WHAT IS REQUIRED -
Extract exactly and only the lines from the one containing "For every layout" through the end of the entries below. Pictures should not appear in the copy.

RECORDS FOR PROCESSING -
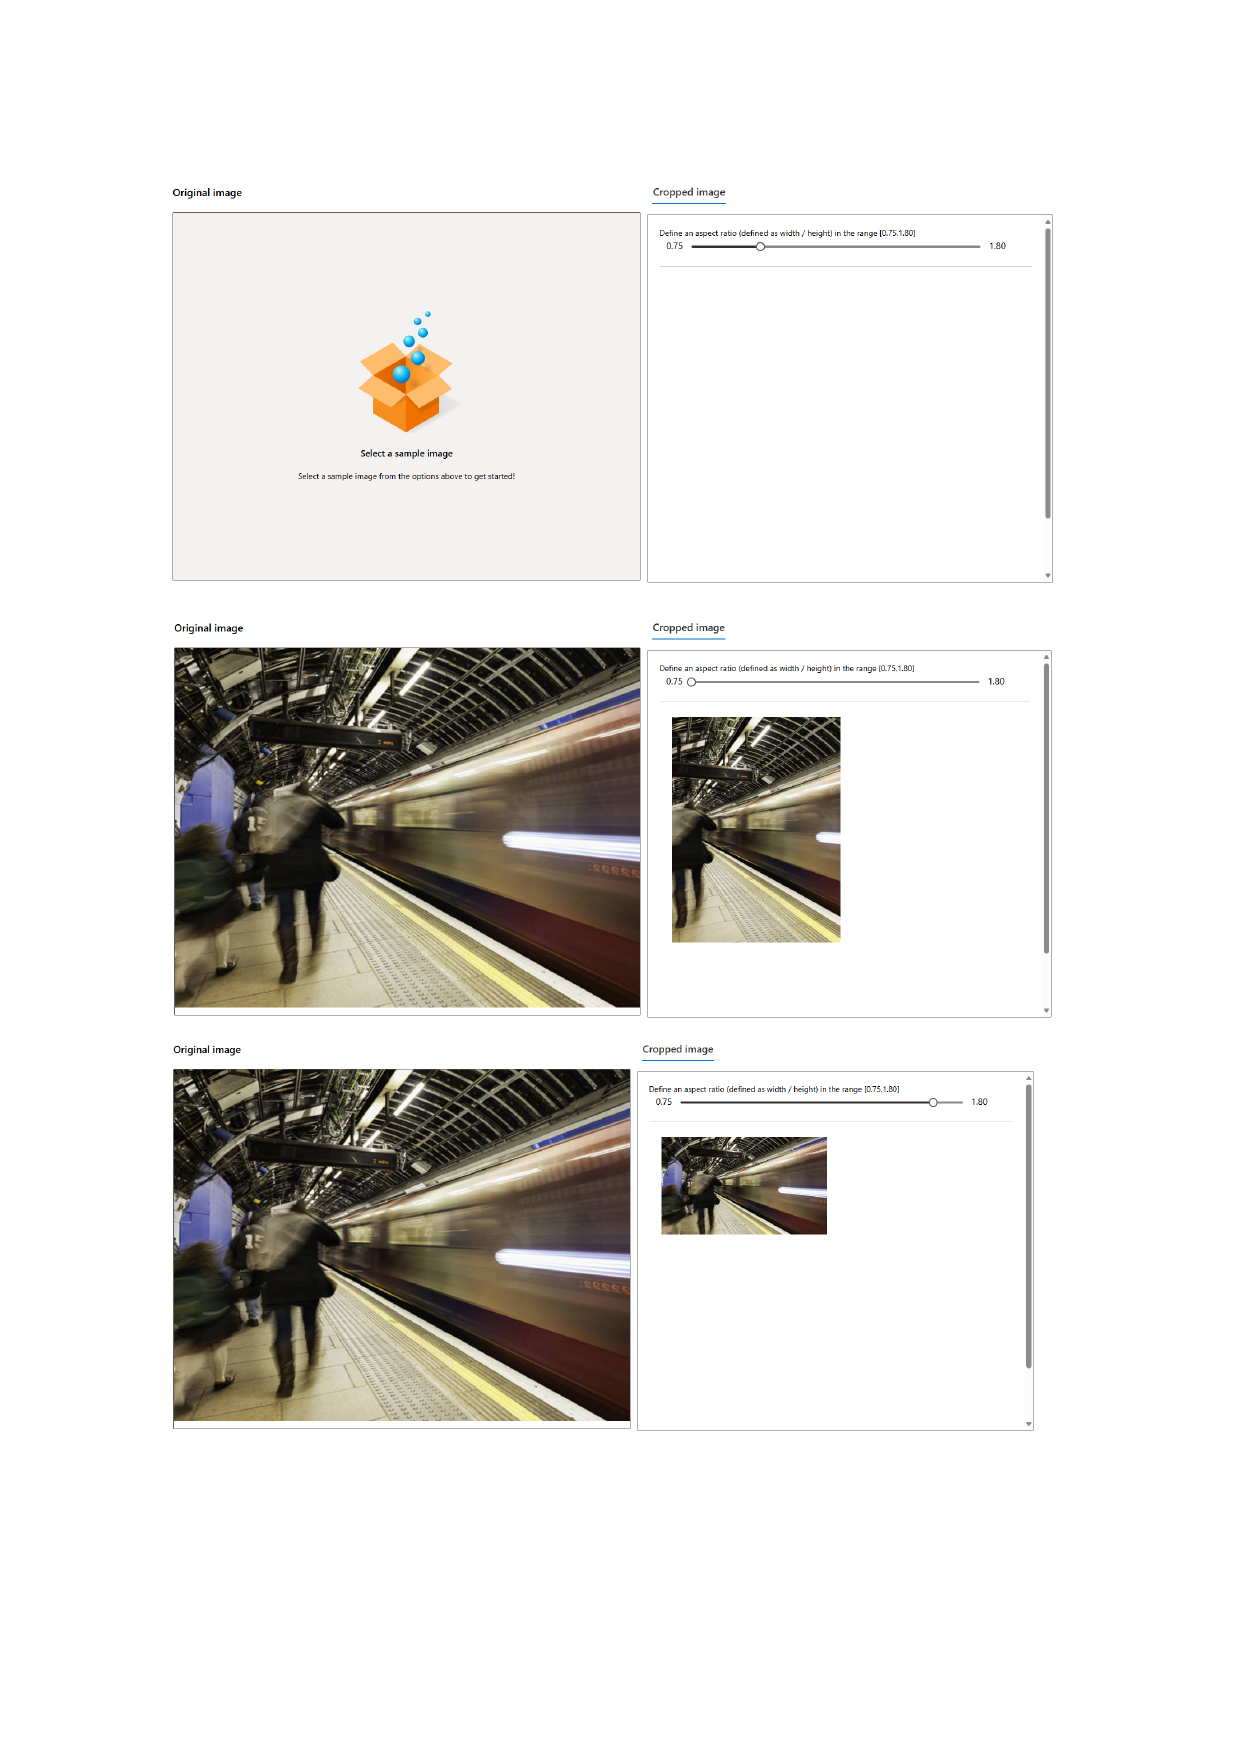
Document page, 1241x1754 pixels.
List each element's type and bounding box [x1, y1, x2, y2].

picture [150, 617, 1091, 1022]
picture [150, 1040, 1091, 1437]
picture [150, 177, 1091, 599]
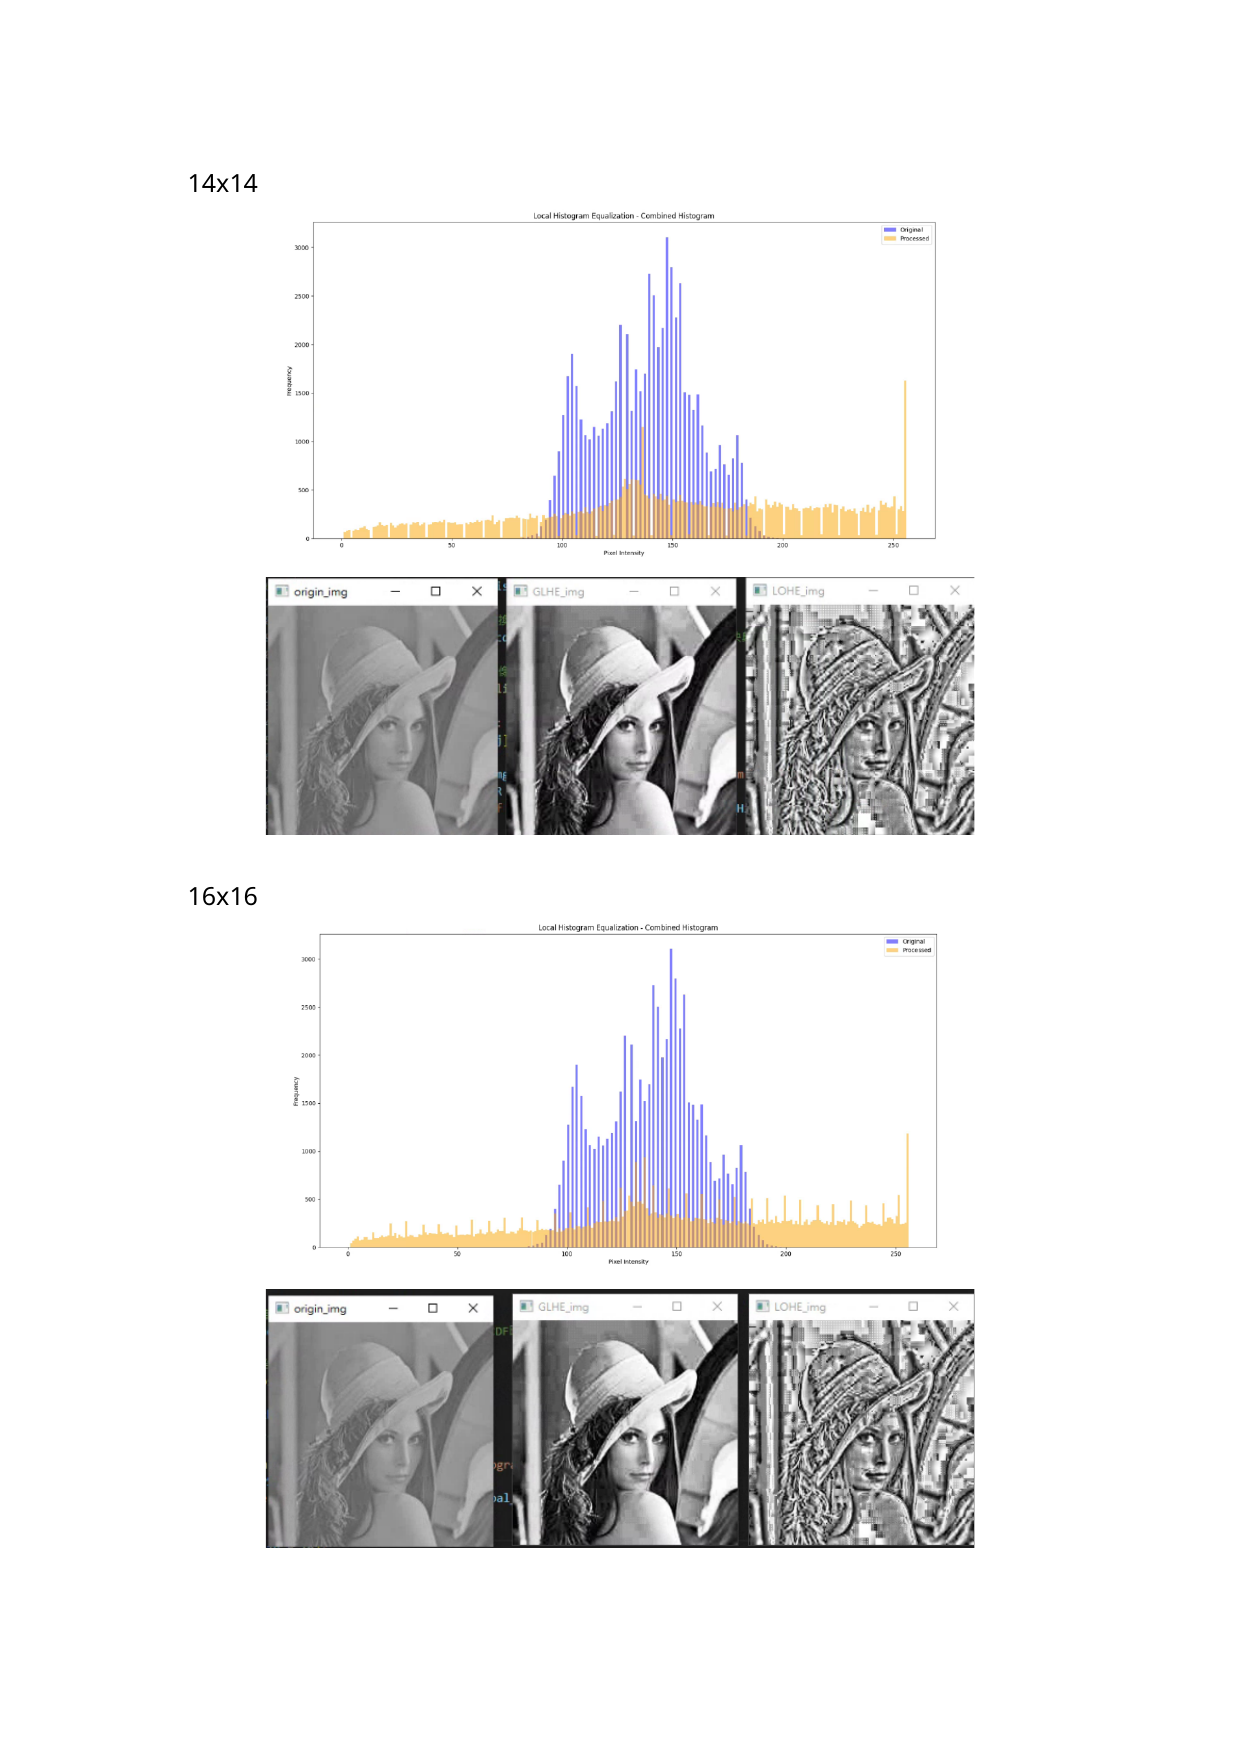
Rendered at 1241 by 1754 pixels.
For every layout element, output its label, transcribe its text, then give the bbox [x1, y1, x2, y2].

picture [265, 1289, 975, 1548]
text 14x14 [187, 164, 1053, 202]
picture [265, 577, 975, 835]
text 16x16 [187, 877, 1053, 914]
picture [282, 914, 958, 1269]
picture [279, 202, 961, 557]
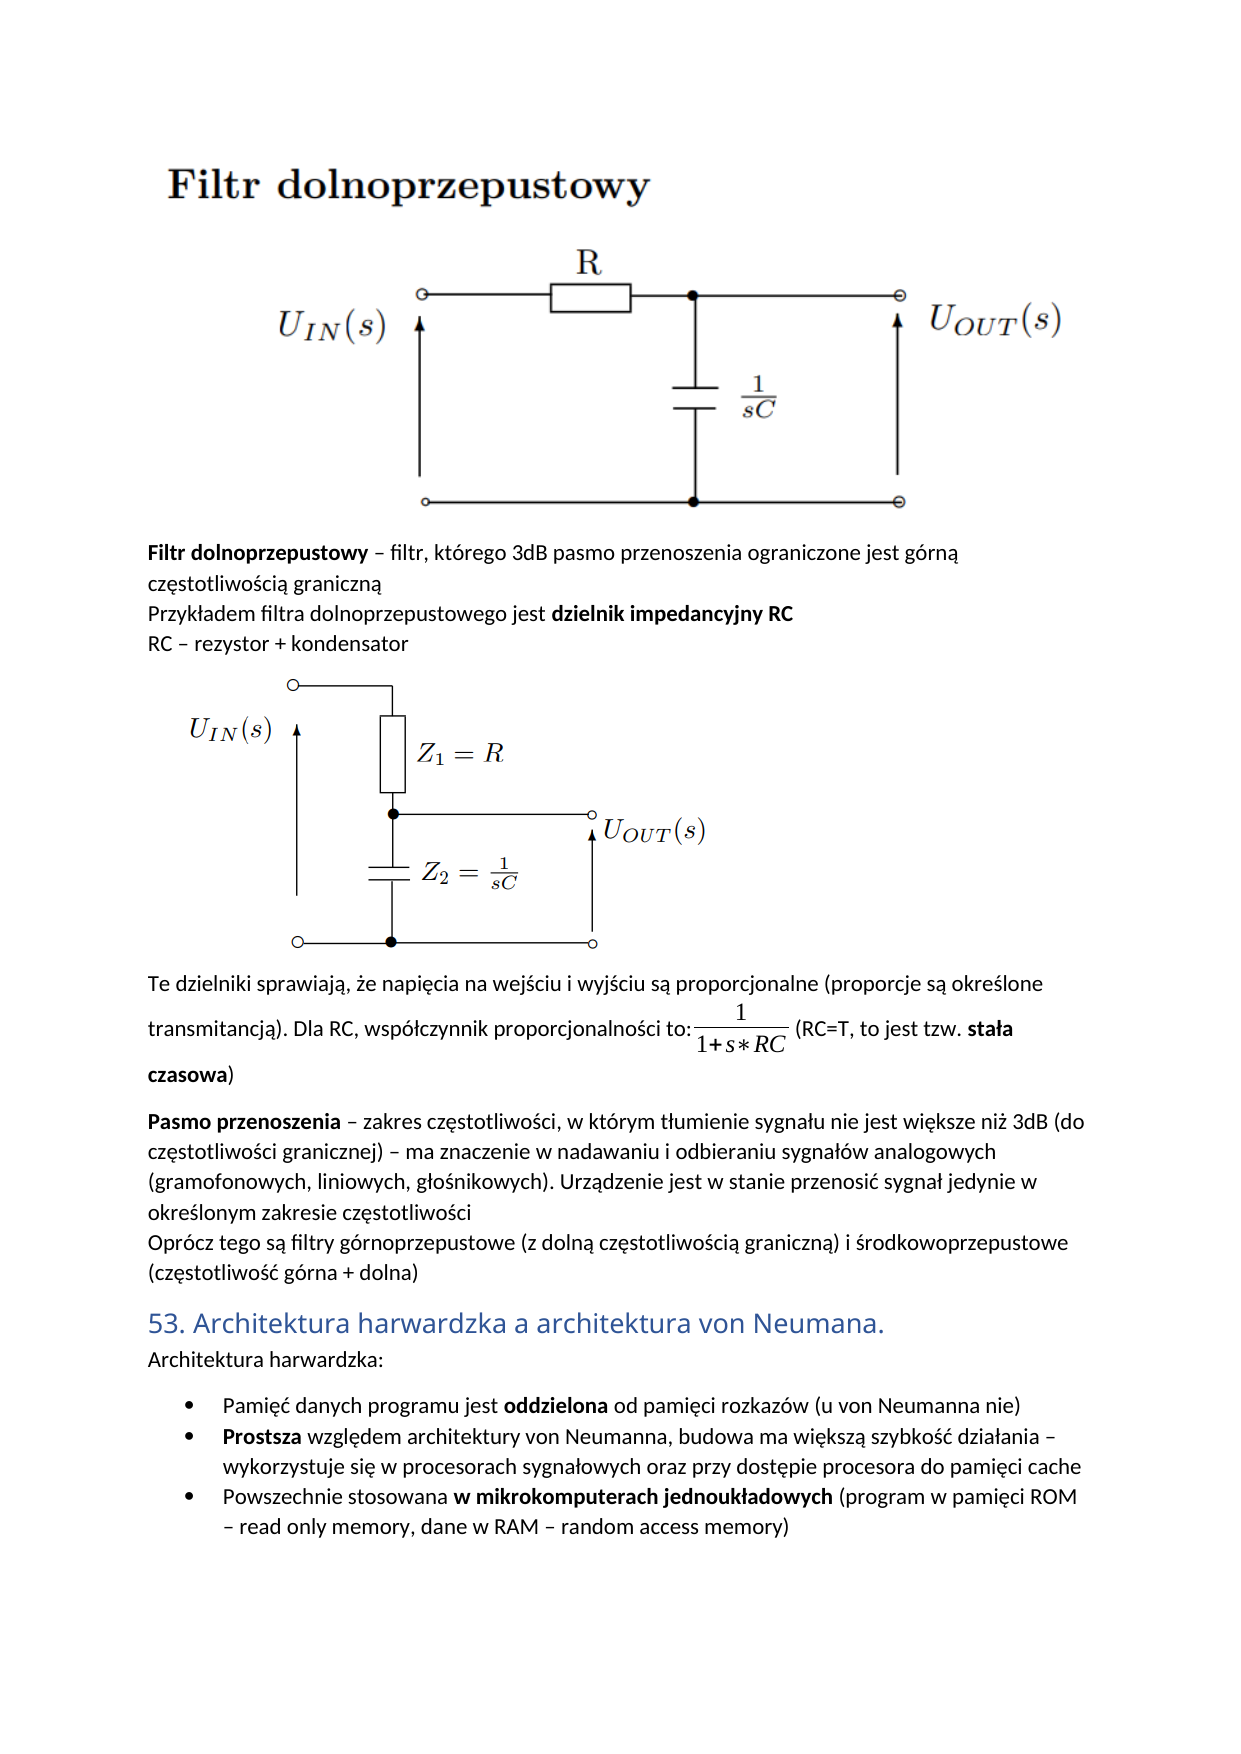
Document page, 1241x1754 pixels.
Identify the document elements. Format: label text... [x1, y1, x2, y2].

ANSWER TO THE PROBLEM -
For every layout element, output its label, transcribe its text, then give the bbox [x1, y1, x2, y2].

picture [265, 1289, 975, 1548]
text 14x14 [187, 164, 1053, 202]
picture [265, 577, 975, 835]
text 16x16 [187, 877, 1053, 914]
picture [282, 914, 958, 1269]
picture [279, 202, 961, 557]
Document page, 1241x1754 pixels.
Identify the document elements. Format: label text... [x1, y1, x2, y2].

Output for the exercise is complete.